Lystable Announces $11M Series A Round To Fund US Expansion

FusionOps funding

Lystable, a provider of a technology solutions that allow enterprises to manage their independent workforce and services suppliers, has secured an $11 million investment in a round led by Peter Thiel's Valar Ventures, Goldcrest Capital and Spring Partners. The company, founded in 2014 in the U.K. and commercially launched in early 2015, also secured a Seed Round led by Valar in May 2015. The funds will be used to accelerate market entry and expansion in the U.S. and ongoing execution of the company’s business and product strategy.
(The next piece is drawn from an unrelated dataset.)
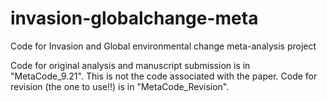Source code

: # invasion-globalchange-meta
Code for Invasion and Global environmental change meta-analysis project

Code for original analysis and manuscript submission is in "MetaCode_9.21". This is not the code associated with the paper.
Code for revision (the one to use!!) is in "MetaCode_Revision".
Lystable has reincorporated in the U.S. and is expanding its San Francisco office and U.S.-based workforce.

“This phase is now one of growth,” Lystable founder and CEO Peter Johnston said in a press release. “We have figured out a lot of nuances and worked to make our model repeatable and scalable with large companies. Securing this funding allows us to scale out sales and marketing and bring in a number of key senior hires on product and engineering.”

Over the past 14 months, Spend Matters has been following and covering Lystable, which was recently featured as our WIP of the Week.
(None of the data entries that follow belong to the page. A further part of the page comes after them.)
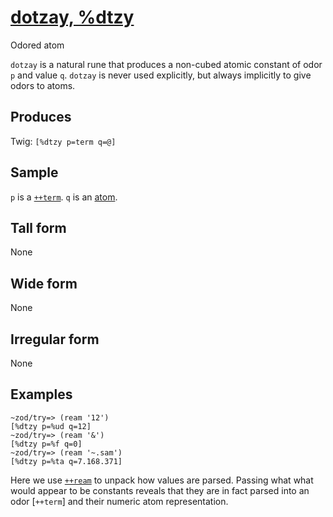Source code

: [dotzay, %dtzy](#dttr)
======================

Odored atom

`dotzay` is a natural rune that produces a non-cubed atomic constant of
odor `p` and value `q`. `dotzay` is never used explicitly, but always
implicitly to give odors to atoms.

Produces
--------

Twig: `[%dtzy p=term q=@]`

Sample
------

`p` is a [`++term`](). `q` is an [atom]().

Tall form
---------

None

Wide form
---------

None

Irregular form
--------------

None

Examples
--------

    ~zod/try=> (ream '12')
    [%dtzy p=%ud q=12]
    ~zod/try=> (ream '&')
    [%dtzy p=%f q=0]
    ~zod/try=> (ream '~.sam')
    [%dtzy p=%ta q=7.168.371]

Here we use [`++ream`]() to unpack how values are parsed. Passing what
what would appear to be constants reveals that they are in fact parsed
into an odor [`++term`] and their numeric atom representation.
Lystable emerged almost out of nowhere last year as one of a number of new technology players (including Work Market, Field Nation and Upwork Enterprise) and VMS providers (including Beeline, SAP Fieldglass, IQN and DCR Workforce) that, in recent years, have been seeking to establish a solution that enterprises could use to manage their own independent workforces. In some contexts referred to as freelancer management systems (FMS), these platforms have represented a departure from the emergence of two-sided, many-to-many freelancer marketplace and crowdsourcing platforms by offering individual enterprises their own independent workforce management capabilities. While this new general trend is clear, to date, enterprise adoption of these types of solutions has been slow and largely limited to pilots and deployments for specific departments.

Lystable, which avoids the label of FMS, does appear to be off to a precocious start. The company reports that, less than 18 months from commercial launch, more than 60 enterprises use the platform to manage, in aggregate, more than 20,000 contractors and vendors on a weekly basis. The company also reports that its clients include Google, The Economist and recent additions of Airbnb, MTV and CNBC. The degree of penetration across these enterprises has not been discussed.

“Entering a market dominated by much older software companies, Lystable has created software to help businesses manage relationships with an increasingly flexible workforce of freelancers, independent contractors and vendors,” the company said in the press release. This assertion suggests to us that, strategically, Lystable has something more in mind than an FMS-like model and may be taking aim at the VMS players. While some VMS players may no longer fit the description of older legacy software companies, there are some that do or might. While it is an ambitious goal, there probably is room for some disruption in the space, where technologies are changing rapidly and a range of other talent and workforce trends are clearly visible.  

I recently spoke with Peter Johnston in Palo Alto, not far from Sand Hill Road, as he laid out an impressive strategic vision that resonated with me as credible. It was in keeping with trends I am observing as well as contingent workforce platform and ecosystem scenarios that I expect to be realized in coming years.

Lystable has certainly staked its claim as a player ready to make its mark in the Wild West of now-evolving contingent workforce technology solutions and intermediation models. Here at Spend Matters, we look forward to continuing our coverage and analysis of Lystable’s expansion in the U.S. and its development in the enterprise market.